Eru25.12.2009Post ID: 51393 |
I to mówi ktoś kto mówi że każdy powinien znać swój język? Nie pamięta że "Polacy nie gęsi i swój język mają"?
Dyslektycy mają problemy z formułowanie swoich myśli w zdania i zapisywaniem ich, a nie z czytaniem. (Mówiąc o dyslektykach należy pamiętać że spora część z nich ma załatwione zaświadczenia i nie robi nic w kierunku poprawy swoich umiejętności).
Co jest kłamstwem? To ze stereotypowy humanista ma problemy z matmą? Czy to że ścisłowiec z dobrą pamięcią opanuje spokojnie materiał z historii, nawet jeśli nie będzie z niego błyskotliwy?
Problem jest taki że większość ludzi po socjologii czy innej psychologii nie znajdzie pracy w swoim zawodzie. I tyle.
Ale jest to celowe męczenie - jeżeli robisz jakieś badania, to żeby to miało jakikolwiek sens, wyniki musisz opracować statystycznie. A żeby móc skumać statystykę, to logiki kapka się przyda. Nie mówiąc już o studentach prawa, którzy powinni mieć logikę w małym palcu.
10%. Dziesięć procent. Tyle by wystarczyło, i tyle jest prawdziwych pasjonatów.

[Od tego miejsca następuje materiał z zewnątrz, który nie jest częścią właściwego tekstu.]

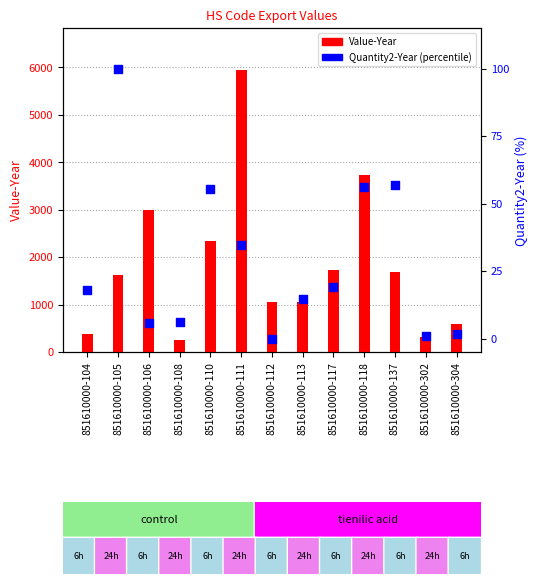

Which series has the largest total across all categories?

Value-Year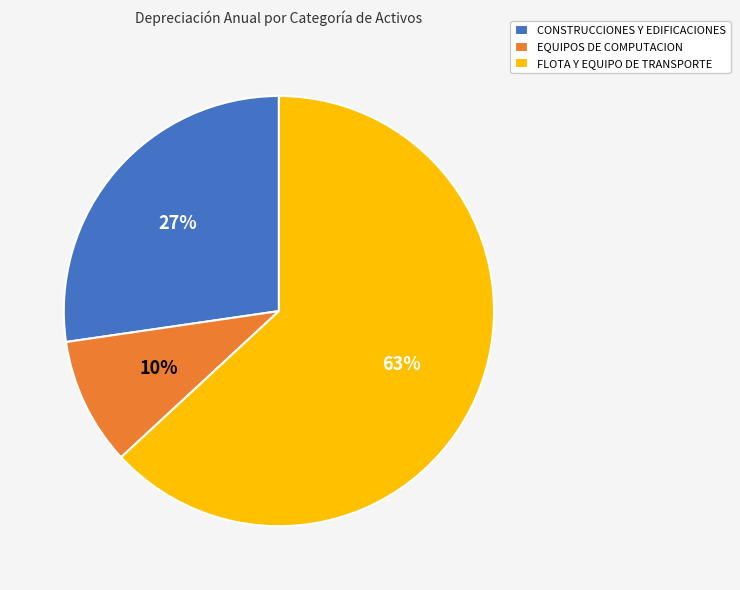

Count the number of slices in the pie.

3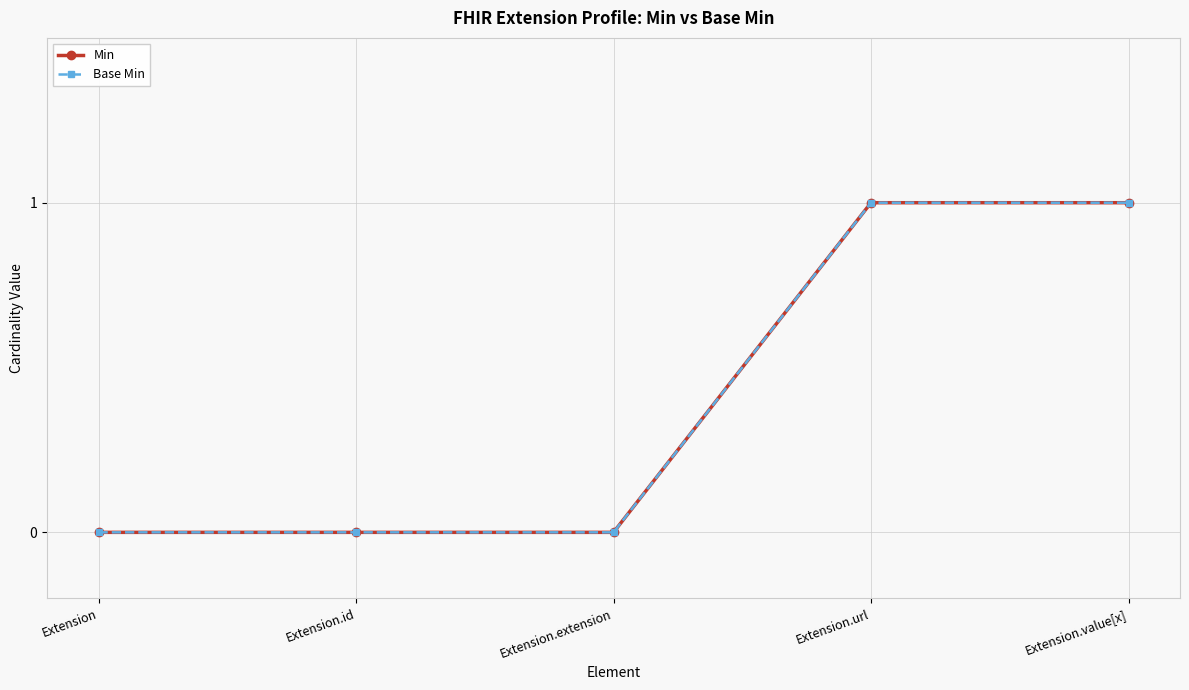

What is the label of the 2nd point from the right?

Extension.url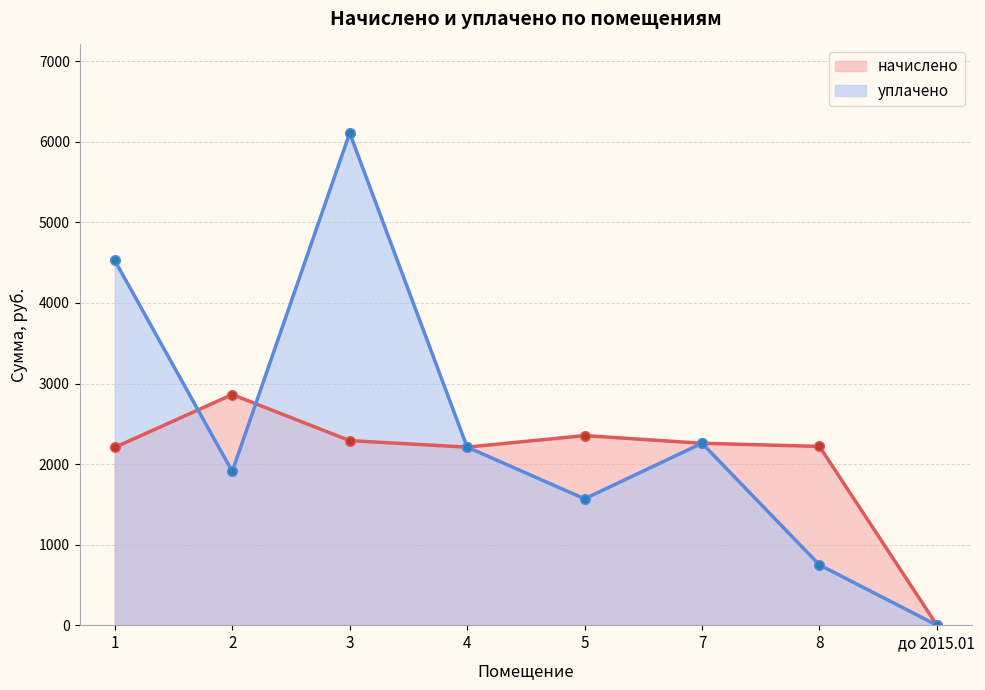

At which category does the chart reach its peak across all series?

3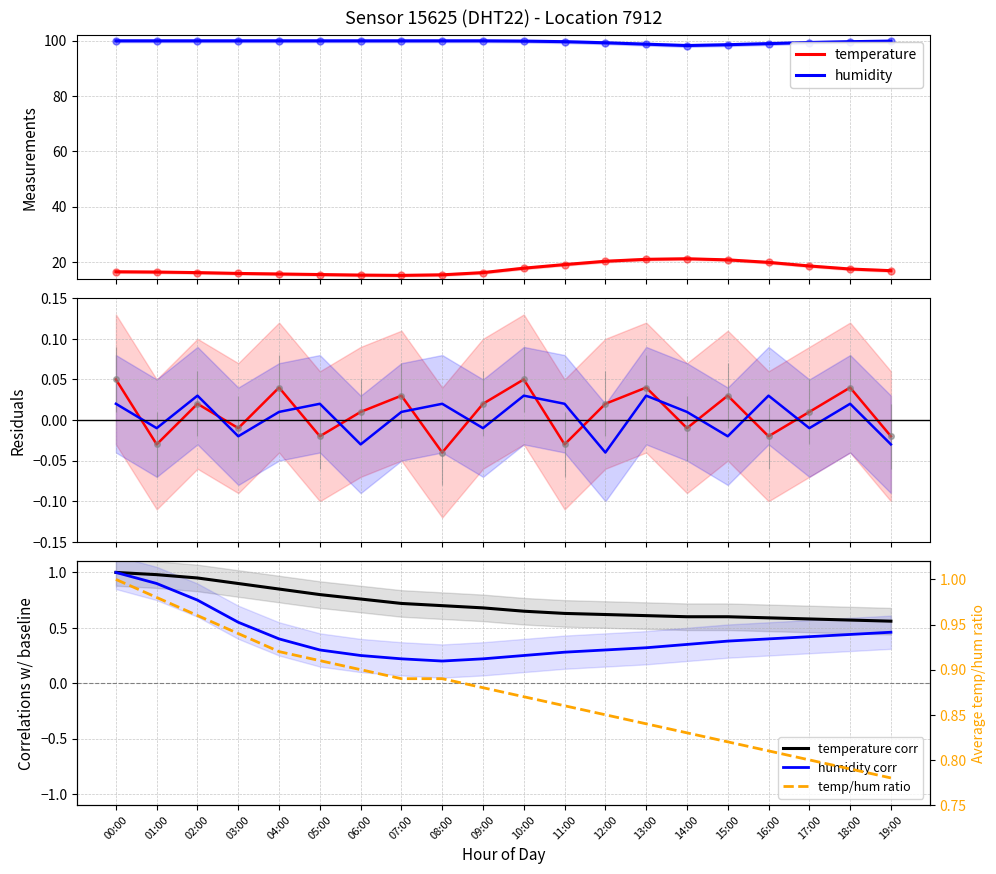

Rank the series by their average value, from lowest to highest.

temperature, humidity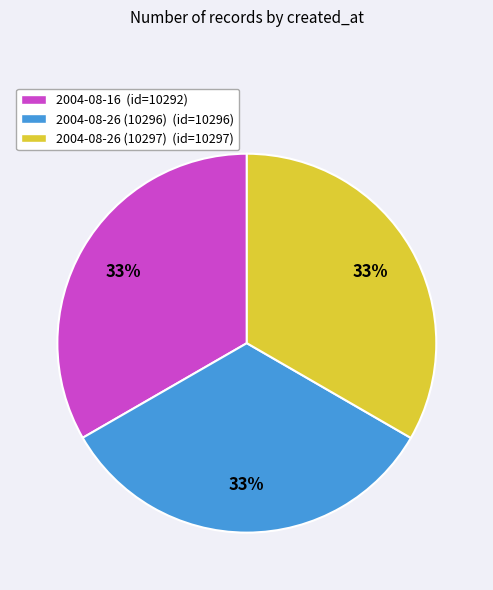

Is there any slice that represents more than half of the pie?

No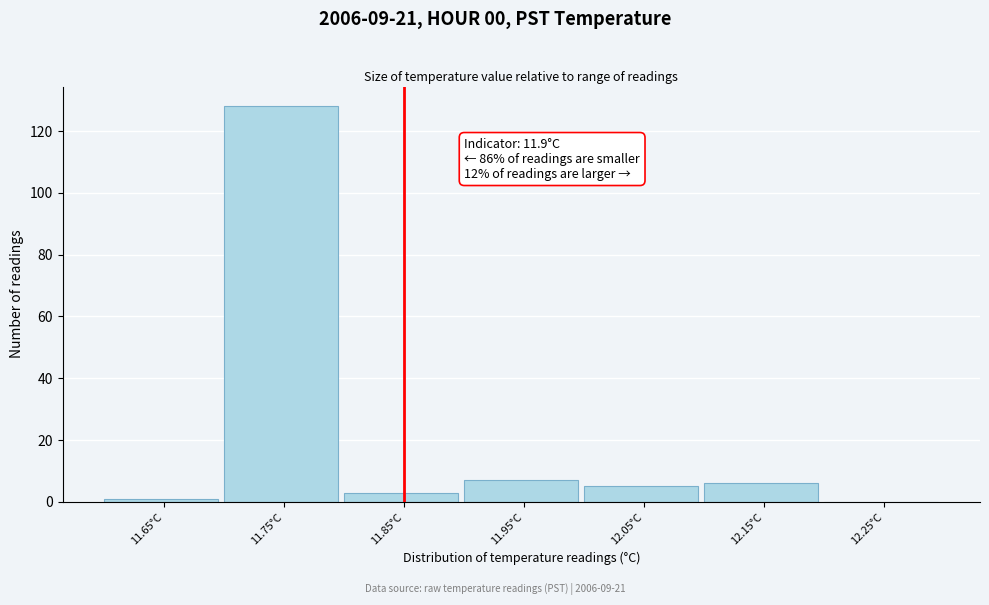

Reading left to right, list all the values displayed in this chart.

11.65°C=1	11.75°C=128	11.85°C=3	11.95°C=7	12.05°C=5	12.15°C=6	12.25°C=0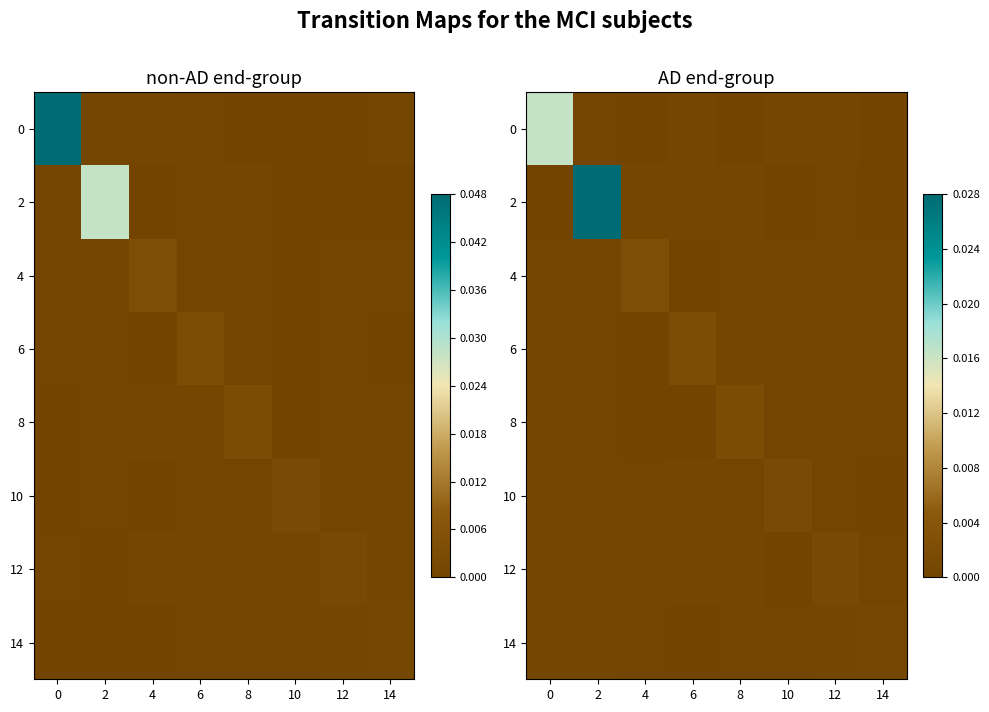

Is the value of 14 at 2 greater than the value of 12 at 8?

Yes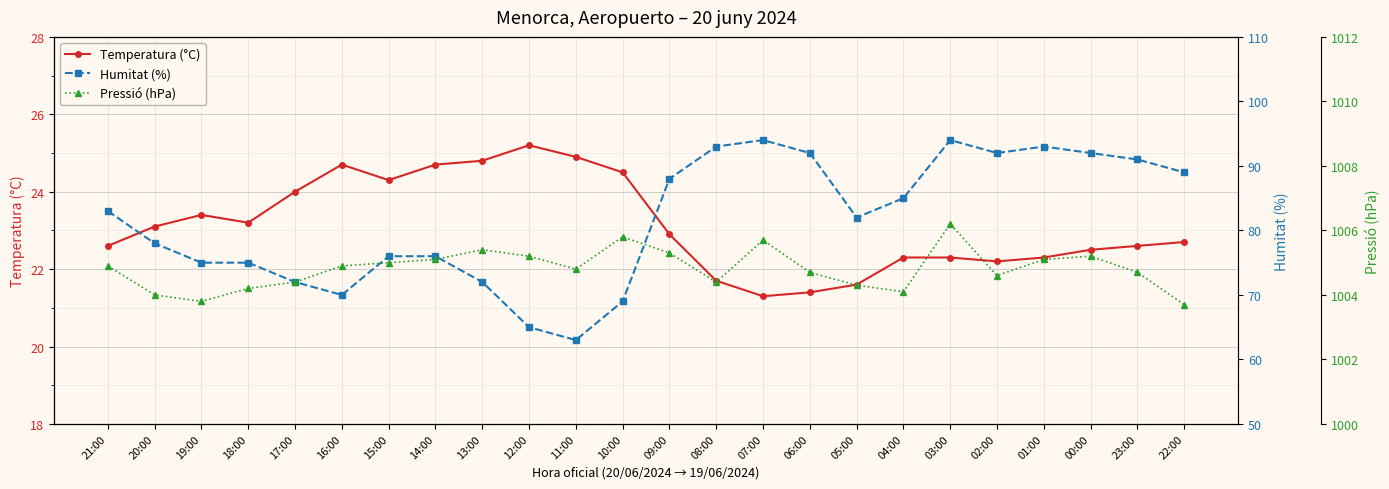

What is the sum of the Pressió (hPa) values at 07:00 and 11:00?

2010.5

Jeżeli ktoś idzie na wyższą szkołą czegoś tam i czegoś, to śmiem wątpić w tę jego pasję i zaangażowanie w nią. PS. Nie można robić zagnieżdżonych cytowań? Czy nigdy nie można było? |
Kordan25.12.2009Post ID: 51395 |
Przejmujesz się opiniami kilku idiotów? Sam przecież mówiłeś też o humanistach, do których masz szacunek. Więc może lepiej by było spojrzeć na innych przedstawicieli tegoż prądu naukowego przez pryzmat znajomości z tymi ludźmi, których lubisz? Ja osobiście nigdy nie spotkałem się ze złośliwościami kierowanymi, przez jedną czy drugą stronę.
Do wymiany kółka w samochodzie nie jest potrzebne żadne wykształcenie. A do sensownego gadania, które nieraz może być przydatne (nauczyciel, prawnik, przewodnik, ksiądz...) już coś by się przydało.
Nie chcę Cię martwić, ale znam osoby, którym matura z polaka raczej się nie uśmiecha. Mój kumpel, który raczej do ścisłych należy po próbnej maturze z tegoż przedmiotu powiedział, że zrobił wszystkie zadania poza ostatnim... Tutaj jeszcze dochodzi problem z tym co jest lepsze. Klucz, czy własne wrażenie osoby, która czyta nasze wypociny, ale to już inna historia...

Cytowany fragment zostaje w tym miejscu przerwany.